Do you have a question or dilemma about life as a parent that you'd like some expert help with? Our life coach Joanne Mallon answers your questions here.
My two year old daughter goes to day care two times a week. It has been two and a half months since she started. But every time we go it's a really big drama - all she says is 'no go friends mummy'. We recently had another baby, he is 4 months old now. I really need time to do some errands and spend more quality time with my son as well.
I really think that it is good for her to get away from the house and me, so she can socialise, but my husband thinks that she will get traumatised. What's the best thing to do?
Here's life coach Joanne's reply:
Please don't feel that you have to justify sending your child to day care. Plenty of people in your situation do the same - I certainly kept my older child at nursery when my youngest was born. As you say, the social interaction can be really positive for a toddler, and it will probably do you the world of good to have some time off from caring for a toddler as well as a newborn.
There seem to be two issues at play here: first of all, the fact that your daughter isn't settling at nursery school. What feedback do you get from her carers about how she spends her day? Many children get upset at the start of the day, but soon forget this and go on to have a happy day. How is she at the end of the session? Your nursery will have dealt with this sort of situation many times before, so make an appointment to speak to your daughter's key worker, or the day care manager, to see what their opinion is and what they can do to help.
The second issue which you mention briefly is that you and your husband are disagreeing on what to do.

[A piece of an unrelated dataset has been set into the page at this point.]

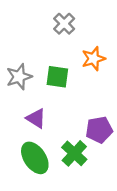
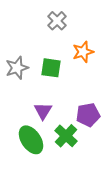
purple triangle: (36, 118) -> (43, 111), moved, turned 30

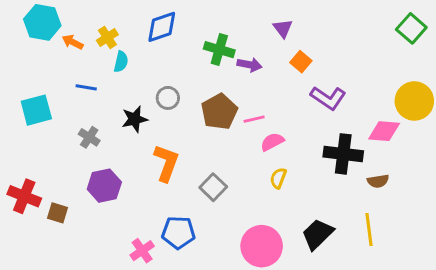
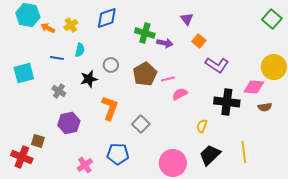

What does he suggest that you do differently? Does he have another childcare solution in mind? If you take your daughter out of nursery, how will he help you have time off? Can he come with you to talk to the day care provider to see how your daughter can be helped?
I think it is extremely unlikely that your daughter will suffer any lasting trauma, but if your husband really believes that this is the problem, then he needs to focus on finding the solution too. Perhaps if your daughter is upset when you leave her, she may not be the same if her dad drops her off, so he could do this for a while.
I hope you can find a way through this. Your daughter's insecurities about being left at nursery are most likely related to the recent arrival of her younger brother. Spend as much time as you can with her one to one to help her feel more secure, and this will pass.